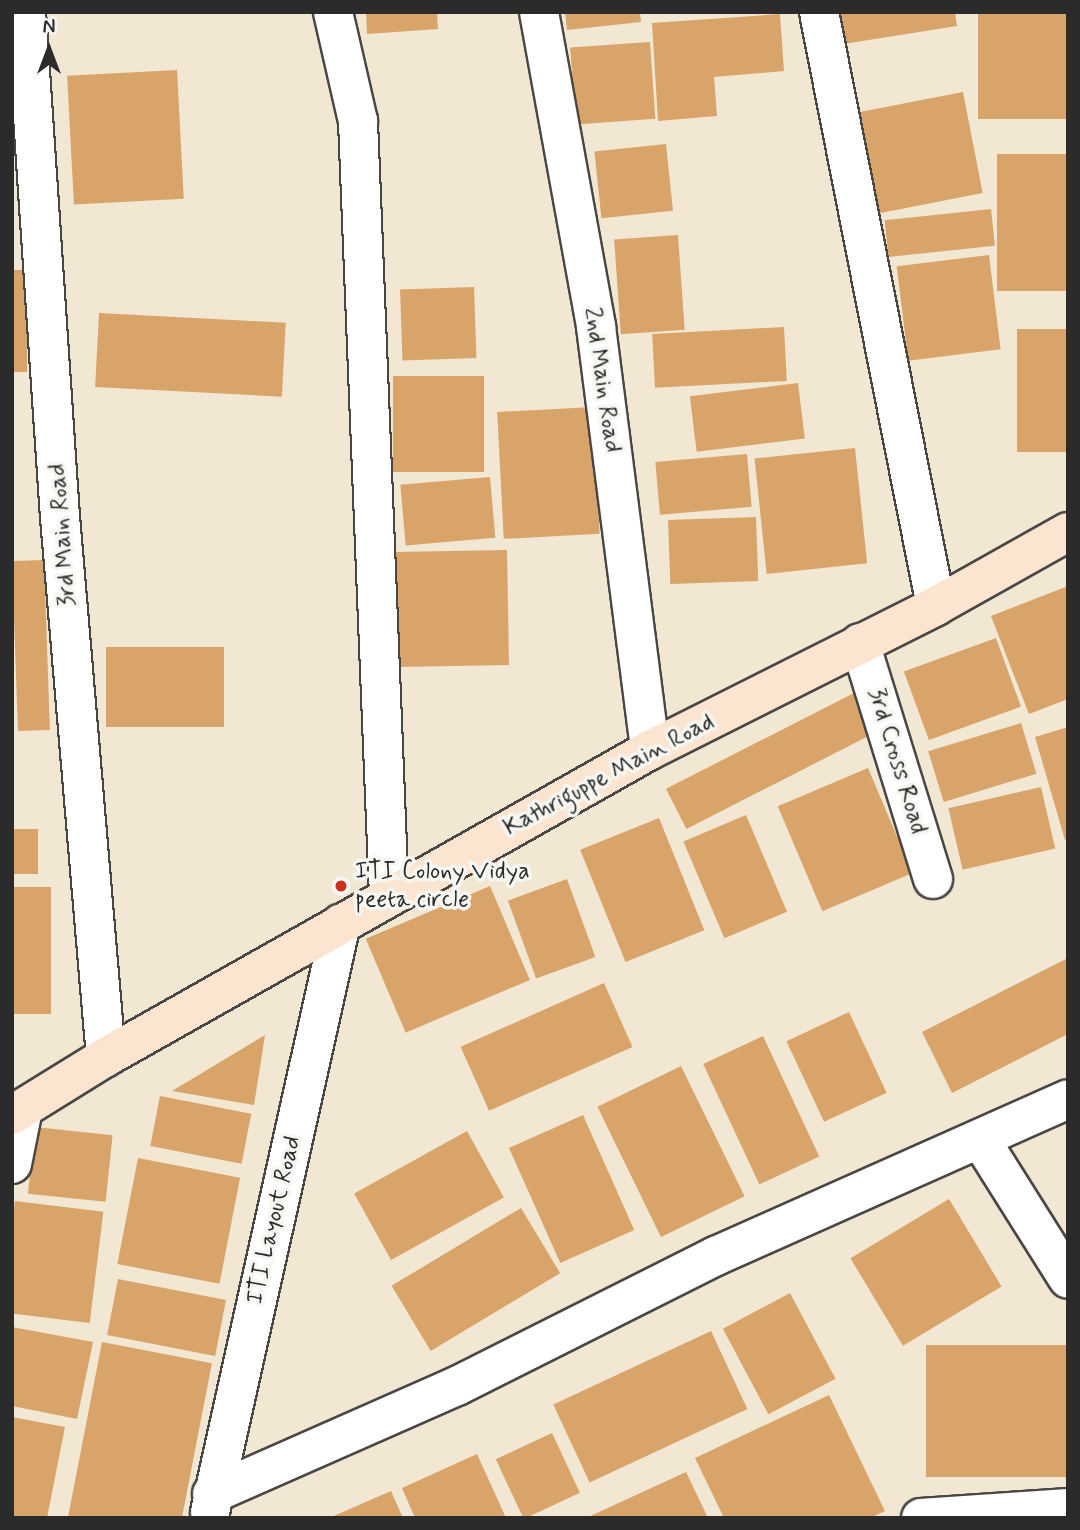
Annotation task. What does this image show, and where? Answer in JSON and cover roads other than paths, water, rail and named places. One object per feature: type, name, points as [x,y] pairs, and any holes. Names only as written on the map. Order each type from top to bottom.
[{"type":"main road","name":"Kathriguppe Main Road","points":[[18,1112],[106,1057],[650,750],[936,606],[1068,532]]},
{"type":"street","name":"3rd Main Road","points":[[26,12],[62,531],[106,1057]]},
{"type":"street","points":[[333,12],[358,121],[389,896]]},
{"type":"street","name":"2nd Main Road","points":[[540,12],[596,327],[650,750]]},
{"type":"street","points":[[820,12],[936,606]]},
{"type":"street","name":"3rd Cross Road","points":[[860,643],[933,878]]},
{"type":"street","name":"ITI Layout Road","points":[[211,1506],[341,923]]},
{"type":"street","points":[[211,1506],[716,1256],[1068,1099]]},
{"type":"street","points":[[12,1164],[18,1112]]},
{"type":"street","points":[[980,1139],[1068,1279]]},
{"type":"street","points":[[922,1517],[1068,1508]]},
{"type":"place","name":"ITI Colony Vidya peeta circle","points":[[341,886]]}]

▶ _Exercise prompt_
Set down the entire material verbatim, with each picture left out.

▶ _Problem solution_
Annotation task. What does this image show, and where? Answer in JSON and cover roads other than paths, water, rail and named places. One object per feature: type, name, points as [x,y] pairs, and any holes. Names only as written on the map. Order each type from top to bottom.
[{"type":"main road","name":"Kathriguppe Main Road","points":[[18,1112],[106,1057],[650,750],[936,606],[1068,532]]},
{"type":"street","name":"3rd Main Road","points":[[26,12],[62,531],[106,1057]]},
{"type":"street","points":[[333,12],[358,121],[389,896]]},
{"type":"street","name":"2nd Main Road","points":[[540,12],[596,327],[650,750]]},
{"type":"street","points":[[820,12],[936,606]]},
{"type":"street","name":"3rd Cross Road","points":[[860,643],[933,878]]},
{"type":"street","name":"ITI Layout Road","points":[[211,1506],[341,923]]},
{"type":"street","points":[[211,1506],[716,1256],[1068,1099]]},
{"type":"street","points":[[12,1164],[18,1112]]},
{"type":"street","points":[[980,1139],[1068,1279]]},
{"type":"street","points":[[922,1517],[1068,1508]]},
{"type":"place","name":"ITI Colony Vidya peeta circle","points":[[341,886]]}]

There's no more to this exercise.